Introduction
This document describes how to troubleshoot the diameter peer issue on the failure of In-Service Software Migration (ISSM) in Cisco Policy Suite (CPS).
Prerequisites
Requirements
Cisco recommends that you have knowledge of these topics:
- Linux
- CPS
- Diameter
- Open Service Gateway Initiative (OSGI) framework
Note: Cisco recommends that you must have privilege root access to CPS CLI.
Components Used
The information in this document is based on these software and hardware versions:
- CPS 19.4, 21.1
- CentOS Linux release 8.1.1911 (Core)
The information in this document was created from the devices in a specific lab environment. All of the devices used in this document started with a cleared (default) configuration. If your network is live, ensure that you understand the potential impact of any command.

**Work order A**
Convert the entries, from their start through the line containing "Para brindar el", inclusive, into a Markdown table with columns named Row and Line, numbering each line and skipping blank lines. Leave the pictures out.
The document and the entries come from separate, unrelated sources.

**Records for processing**
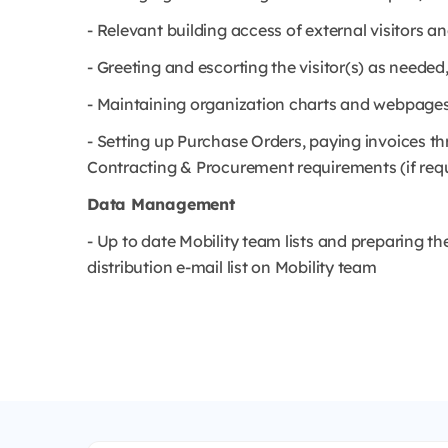
- Relevant building access of external visitors an
- Greeting and escorting the visitor(s) as needed
- Maintaining organization charts and webpages
- Setting up Purchase Orders, paying invoices thr
Contracting & Procurement requirements (if req
Data Management
- Up to date Mobility team lists and preparing t
distribution e-mail list on Mobility team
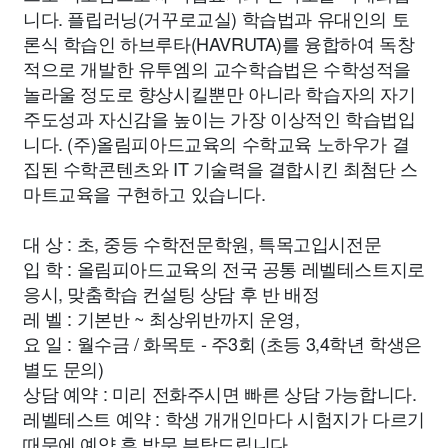
니다. 플립러닝(거꾸로교실) 학습법과 유대인의 토
론식 학습인 하브루타(HAVRUTA)를 융합하여 독창
적으로 개발한 유투엠의 교수학습법은 수학성적을
놀라울 정도로 향상시킬뿐만 아니라 학습자의 자기
주도성과 자신감을 높이는 가장 이상적인 학습법입
니다. (주)올림피아드교육의 수학교육 노하우가 결
집된 수학콘텐츠와 IT 기술력을 결합시킨 최첨단 스
마트교육을 구현하고 있습니다.
대 상 : 초, 중등 수학전문학원, 특목고입시전문
입 학 : 올림피아드교육의 전국 공통 레벨테스트지로
응시, 맞춤학습 컨설팅 상담 후 반 배정
레 벨 : 기본반 ~ 최상위반까지 운영,
요 일 : 월수금 / 화목토 - 주3회 (초등 3,4학년 학생은
별도 문의)
상담 예약 : 미리 전화주시면 빠른 상담 가능합니다.
레벨테스트 예약 : 학생 개개인마다 시험지가 다르기
때문에 예약 후 방문 부탁드립니다.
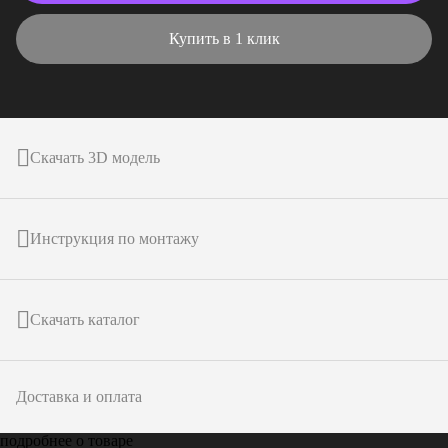
Купить в 1 клик
Скачать 3D модель
Инструкция по монтажу
Скачать каталог
Доставка и оплата
подробнее о товаре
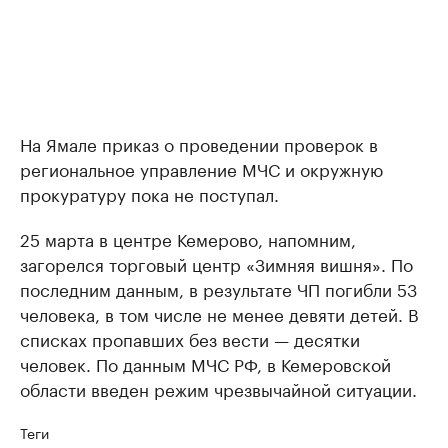
На Ямале приказ о проведении проверок в
региональное управление МЧС и окружную
прокуратуру пока не поступал.
25 марта в центре Кемерово, напомним,
загорелся торговый центр «Зимняя вишня». По
последним данным, в результате ЧП погибли 53
человека, в том числе не менее девяти детей. В
списках пропавших без вести — десятки
человек. По данным МЧС РФ, в Кемеровской
области введен режим чрезвычайной ситуации.
Теги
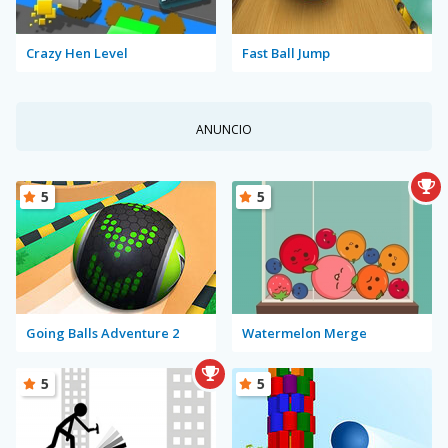
Crazy Hen Level
Fast Ball Jump
ANUNCIO
5
5
Going Balls Adventure 2
Watermelon Merge
5
5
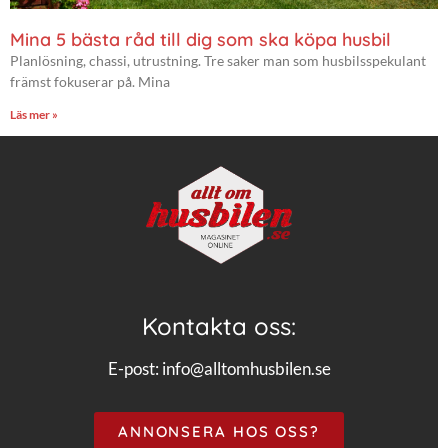
Mina 5 bästa råd till dig som ska köpa husbil
Planlösning, chassi, utrustning. Tre saker man som husbilsspekulant
främst fokuserar på. Mina
Läs mer »
Kontakta oss:
E-post:
info@alltomhusbilen.se
ANNONSERA HOS OSS?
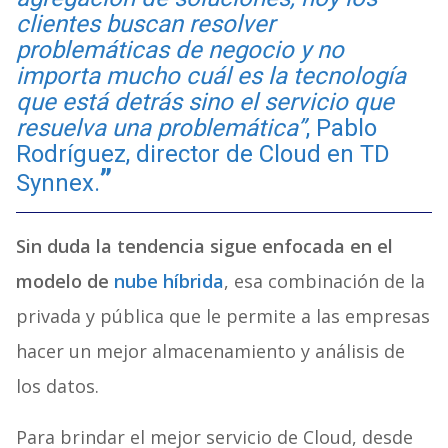
clientes buscan resolver
problemáticas de negocio y no
importa mucho cuál es la tecnología
que está detrás sino el servicio que
resuelva una problemática”
, Pablo
Rodríguez, director de Cloud en TD
Synnex.
Sin duda la tendencia sigue enfocada en el
modelo de
nube híbrida
, esa combinación de la
privada y pública que le permite a las empresas
hacer un mejor almacenamiento y análisis de
los datos.
Para brindar el mejor servicio de Cloud, desde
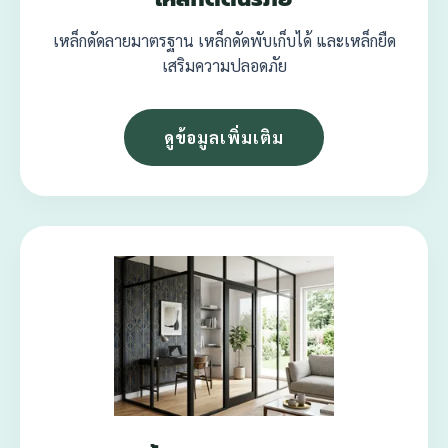
เหล็กดัดลายมาตรฐาน เหล็กดัดพับเก็บได้ และเหล็กยืด
เสริมความปลอดภัย
ดูข้อมูลเพิ่มเติม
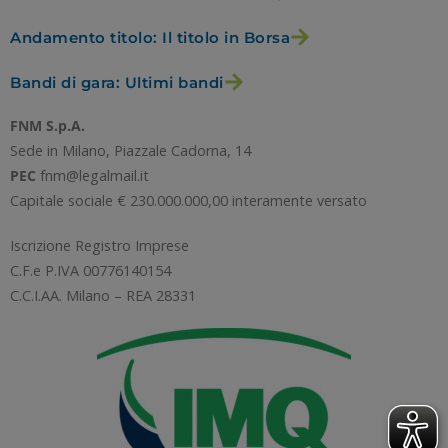
Andamento titolo: Il titolo in Borsa
RIFIUTA TUTTI
Bandi di gara: Ultimi bandi
FNM S.p.A.
GESTISCI I TUOI COOKIES
Sede in Milano, Piazzale Cadorna, 14
PEC
fnm@legalmail.it
Capitale sociale € 230.000.000,00 interamente versato
ACCETTA
Iscrizione Registro Imprese
C.F.e P.IVA 00776140154
C.C.I.AA. Milano – REA 28331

**Work order B**
Summarize the Cisco Policy Suite troubleshooting document in two sentences.

**Expected output A**
| Row | Line |
|---|---|
| 1 | - Relevant building access of external visitors an |
| 2 | - Greeting and escorting the visitor(s) as needed |
| 3 | - Maintaining organization charts and webpages |
| 4 | - Setting up Purchase Orders, paying invoices thr |
| 5 | Contracting & Procurement requirements (if req |
| 6 | Data Management |
| 7 | - Up to date Mobility team lists and preparing t |
| 8 | distribution e-mail list on Mobility team |
| 9 | 니다. 플립러닝(거꾸로교실) 학습법과 유대인의 토 |
| 10 | 론식 학습인 하브루타(HAVRUTA)를 융합하여 독창 |
| 11 | 적으로 개발한 유투엠의 교수학습법은 수학성적을 |
| 12 | 놀라울 정도로 향상시킬뿐만 아니라 학습자의 자기 |
| 13 | 주도성과 자신감을 높이는 가장 이상적인 학습법입 |
| 14 | 니다. (주)올림피아드교육의 수학교육 노하우가 결 |
| 15 | 집된 수학콘텐츠와 IT 기술력을 결합시킨 최첨단 스 |
| 16 | 마트교육을 구현하고 있습니다. |
| 17 | 대 상 : 초, 중등 수학전문학원, 특목고입시전문 |
| 18 | 입 학 : 올림피아드교육의 전국 공통 레벨테스트지로 |
| 19 | 응시, 맞춤학습 컨설팅 상담 후 반 배정 |
| 20 | 레 벨 : 기본반 ~ 최상위반까지 운영, |
| 21 | 요 일 : 월수금 / 화목토 - 주3회 (초등 3,4학년 학생은 |
| 22 | 별도 문의) |
| 23 | 상담 예약 : 미리 전화주시면 빠른 상담 가능합니다. |
| 24 | 레벨테스트 예약 : 학생 개개인마다 시험지가 다르기 |
| 25 | 때문에 예약 후 방문 부탁드립니다. |
| 26 | Купить в 1 клик |
| 27 | Скачать 3D модель |
| 28 | Инструкция по монтажу |
| 29 | Скачать каталог |
| 30 | Доставка и оплата |
| 31 | подробнее о товаре |
| 32 | На Ямале приказ о проведении проверок в |
| 33 | региональное управление МЧС и окружную |
| 34 | прокуратуру пока не поступал. |
| 35 | 25 марта в центре Кемерово, напомним, |
| 36 | загорелся торговый центр «Зимняя вишня». По |
| 37 | последним данным, в результате ЧП погибли 53 |
| 38 | человека, в том числе не менее девяти детей. В |
| 39 | списках пропавших без вести — десятки |
| 40 | человек. По данным МЧС РФ, в Кемеровской |
| 41 | области введен режим чрезвычайной ситуации. |
| 42 | Теги |
| 43 | Crazy Hen Level |
| 44 | Fast Ball Jump |
| 45 | ANUNCIO |
| 46 | 5 |
| 47 | 5 |
| 48 | Going Balls Adventure 2 |
| 49 | Watermelon Merge |
| 50 | 5 |
| 51 | 5 |
| 52 | Mina 5 bästa råd till dig som ska köpa husbil |
| 53 | Planlösning, chassi, utrustning. Tre saker man som husbilsspekulant |
| 54 | främst fokuserar på. Mina |
| 55 | Läs mer » |
| 56 | Kontakta oss: |
| 57 | E-post: |
| 58 | info@alltomhusbilen.se |
| 59 | ANNONSERA HOS OSS? |
| 60 | clientes buscan resolver |
| 61 | problemáticas de negocio y no |
| 62 | importa mucho cuál es la tecnología |
| 63 | que está detrás sino el servicio que |
| 64 | resuelva una problemática” |
| 65 | , Pablo |
| 66 | Rodríguez, director de Cloud en TD |
| 67 | Synnex. |
| 68 | Sin duda la tendencia sigue enfocada en el |
| 69 | modelo de |
| 70 | nube híbrida |
| 71 | , esa combinación de la |
| 72 | privada y pública que le permite a las empresas |
| 73 | hacer un mejor almacenamiento y análisis de |
| 74 | los datos. |
| 75 | Para brindar el mejor servicio de Cloud, desde |

**Expected output B**
The document explains how to troubleshoot the diameter peer issue when In-Service Software Migration (ISSM) fails in Cisco Policy Suite (CPS), and it expects knowledge of Linux, CPS, Diameter, and the OSGI framework. Its information is based on CPS 19.4 and 21.1 with CentOS Linux release 8.1.1911, using lab devices that started with a cleared (default) configuration.